Abstract
Introduction. Hypomethylating agent (HMA) plus venetoclax (VEN) regimen, until disease progression or unacceptable toxicity, is the standard of care in patients with acute myeloid leukemia (AML) ineligible for intensive chemotherapy. Although the HMA-VEN regimen was developed as a continuous therapy, there is limited evidence on the impact of treatment discontinuation due to toxicity or patient´s decision on event-free survival (EFS) and overall survival (OS) in patients in remission.
The primary objective of this study was to describe long-term outcomes in patients in remission who discontinued HMA and/or VEN regimen due to unacceptable toxicity or patient's decision.
Methods. This is a retrospective, observational, multicenter, international study of patients with AML diagnosed between January 2020 and March 2025 from the CETLAM and PETHEMA Spanish cooperative groups. We included AML patients treated in the frontline setting with HMA-VEN who discontinued treatment (HMA, VEN, or both) at any time after achieving a response (complete response [CR], complete response with incomplete hematologic recovery [CRi], or morphologic leukemia-free state [MLFS]). A multicenter control cohort consisting of patients who did not discontinue treatment after achieving a response was used as a comparator. Statistical analysis was performed using Jamovi software.
Results. A total of 65 patients from 25 centers in Spain, Portugal, and Argentina were included. Of these, 53.8% were male, with a median age of 76.3 years (range 53.6–88.2).

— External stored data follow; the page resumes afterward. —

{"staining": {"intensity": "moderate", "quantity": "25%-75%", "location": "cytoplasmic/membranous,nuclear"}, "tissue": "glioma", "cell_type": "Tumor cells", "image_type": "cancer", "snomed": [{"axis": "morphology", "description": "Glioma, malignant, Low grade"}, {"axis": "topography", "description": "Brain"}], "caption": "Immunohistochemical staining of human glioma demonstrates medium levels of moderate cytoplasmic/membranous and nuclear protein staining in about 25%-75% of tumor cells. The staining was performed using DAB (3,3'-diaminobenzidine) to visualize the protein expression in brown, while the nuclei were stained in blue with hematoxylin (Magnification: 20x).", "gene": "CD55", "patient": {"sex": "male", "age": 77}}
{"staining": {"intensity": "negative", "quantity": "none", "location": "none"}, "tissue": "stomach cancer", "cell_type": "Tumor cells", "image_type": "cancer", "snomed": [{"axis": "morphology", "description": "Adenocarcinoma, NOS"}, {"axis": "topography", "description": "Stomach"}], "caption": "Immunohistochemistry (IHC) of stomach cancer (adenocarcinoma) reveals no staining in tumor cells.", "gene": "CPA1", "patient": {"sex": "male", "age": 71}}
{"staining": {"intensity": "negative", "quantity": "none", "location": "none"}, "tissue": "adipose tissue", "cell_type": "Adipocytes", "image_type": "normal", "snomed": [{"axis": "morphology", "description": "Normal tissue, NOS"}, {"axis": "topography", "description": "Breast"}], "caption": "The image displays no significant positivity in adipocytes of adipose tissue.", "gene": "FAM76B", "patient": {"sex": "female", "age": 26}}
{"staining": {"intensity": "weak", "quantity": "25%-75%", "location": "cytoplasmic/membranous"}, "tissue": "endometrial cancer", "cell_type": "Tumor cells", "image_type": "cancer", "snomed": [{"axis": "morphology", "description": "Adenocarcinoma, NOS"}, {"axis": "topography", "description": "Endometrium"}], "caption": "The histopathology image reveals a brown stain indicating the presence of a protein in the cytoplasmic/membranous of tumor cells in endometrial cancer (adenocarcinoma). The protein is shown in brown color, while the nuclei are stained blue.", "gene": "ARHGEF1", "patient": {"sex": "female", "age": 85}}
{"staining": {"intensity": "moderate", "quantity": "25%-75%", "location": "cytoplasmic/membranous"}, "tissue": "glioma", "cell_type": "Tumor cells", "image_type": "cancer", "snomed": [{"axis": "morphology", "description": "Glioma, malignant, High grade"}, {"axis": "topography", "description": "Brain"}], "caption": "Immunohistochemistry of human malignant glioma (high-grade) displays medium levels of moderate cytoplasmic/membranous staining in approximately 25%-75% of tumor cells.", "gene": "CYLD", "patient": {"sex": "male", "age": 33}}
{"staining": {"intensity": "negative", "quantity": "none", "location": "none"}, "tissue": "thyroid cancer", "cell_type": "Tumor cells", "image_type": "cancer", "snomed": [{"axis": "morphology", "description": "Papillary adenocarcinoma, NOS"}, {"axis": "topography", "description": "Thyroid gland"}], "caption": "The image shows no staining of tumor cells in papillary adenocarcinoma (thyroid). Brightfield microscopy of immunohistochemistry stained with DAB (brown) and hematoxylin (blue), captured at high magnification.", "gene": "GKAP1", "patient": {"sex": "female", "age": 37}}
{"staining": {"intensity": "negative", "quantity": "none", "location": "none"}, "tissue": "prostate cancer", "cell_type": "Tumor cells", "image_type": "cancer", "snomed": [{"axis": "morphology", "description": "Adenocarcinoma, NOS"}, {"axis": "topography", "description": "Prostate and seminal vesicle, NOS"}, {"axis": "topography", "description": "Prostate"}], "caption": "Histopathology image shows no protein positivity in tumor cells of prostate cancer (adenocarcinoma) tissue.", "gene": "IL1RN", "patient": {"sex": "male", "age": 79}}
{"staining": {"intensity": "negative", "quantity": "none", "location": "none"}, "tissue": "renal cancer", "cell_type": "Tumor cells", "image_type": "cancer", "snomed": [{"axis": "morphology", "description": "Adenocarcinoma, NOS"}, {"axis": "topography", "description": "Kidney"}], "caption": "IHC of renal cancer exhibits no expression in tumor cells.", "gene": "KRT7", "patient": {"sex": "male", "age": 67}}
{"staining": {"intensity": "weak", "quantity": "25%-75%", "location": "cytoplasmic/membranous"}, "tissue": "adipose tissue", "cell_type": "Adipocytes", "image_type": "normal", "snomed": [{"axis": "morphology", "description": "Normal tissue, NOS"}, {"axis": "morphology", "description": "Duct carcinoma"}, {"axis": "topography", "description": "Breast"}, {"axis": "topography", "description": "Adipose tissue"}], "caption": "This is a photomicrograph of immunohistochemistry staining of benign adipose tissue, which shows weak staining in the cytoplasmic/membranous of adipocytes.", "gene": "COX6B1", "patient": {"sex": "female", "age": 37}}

Next generation sequencing (NGS) was available in 49 patients. 69.5% of patients were categorized as favorable risk, 16.3% as intermediate risk, and 14.2% as adverse risk according to the 2024 European Leukemia Net (ELN) classification. Median number of treatment cycles at discontinuation was 6 (range 1–26). Forty patients (61.6%) discontinued HMA and VEN, whereas 20 (30.8%) stopped VEN only and 5 (7.6%) HMA alone. Main reasons for discontinuation were hematologic toxicity (55.4%), infections (17%), and patient decision (17%). With respect to those patients who discontinued therapy due to hematologic toxicity, 92.5% did so because of grade 4 neutropenia and/or grade 4 thrombocytopenia. At discontinuation, 33 patients (50.8%) were in CR, 31 (47.7%) in CRi, and 1 patient (1.5%) in MFLS. 24 patients (36.9%) were measurable residual disease (MRD)-negative and 14 (21.5%) MRD-positive. Dose adjustments of HMA and/or VEN prior to discontinuation were indicated in 80% of patients.
After a median follow-up of 18.7 months (range 2.4–47.7), median EFS and OS were 27.7 months (20.5–NR) and 29.2 months (23.3–NR), respectively. Twenty patients relapsed. Twenty-four patients died, 15 due to relapse, 3 because of infection and 6 for other causes. No differences in OS were observed between patients who discontinued HMA or VEN compared to those who discontinued both agents. The type of response at the time of discontinuation also had no significant impact on OS or EFS.
In the multivariate analysis, protective factors for EFS and OS included the ELN 2024 favorable risk group (HR = 0.25, p = 0.042; HR = 0.23, p = 0.048, respectively), and having received at least six cycles of therapy (HR = 0.010, p = 0.008; HR = 0.01, p = 0.014, respectively). Conversely, having MRD positive at the time of treatment discontinuation was identified as a risk factor for both EFS (HR = 6.27, p = 0.017) and OS (HR = 34.72, p = 0.023).
A group of 66 patients with AML treated with HMA-VEN as first-line therapy who did not discontinue treatment was used as a control group. The median follow-up was 14.6 months (range, 2.39–42.5), and the median number of cycles received was 8 (range, 2–43). There were no significant differences in patient characteristics between the two groups. No significant differences in OS were observed between patients who discontinued treatment (29.2 months) and those who did not (24.6 months), HR 0.59 (0.34 – 1.01, p=0.555).
Conclusions. In our cohort, long median EFS and OS were observed in AML patients under remission who discontinued HMA and/or VEN after frontline HMA-VEN therapy. Patients classified as favorable risk according to ELN 2024, with MRD negativity at discontinuation, and those who had received at least 6 treatment cycles showed better EFS and OS. Prospective studies are needed to confirm these findings and to identify which patient subgroups may benefit from fixed-duration therapy.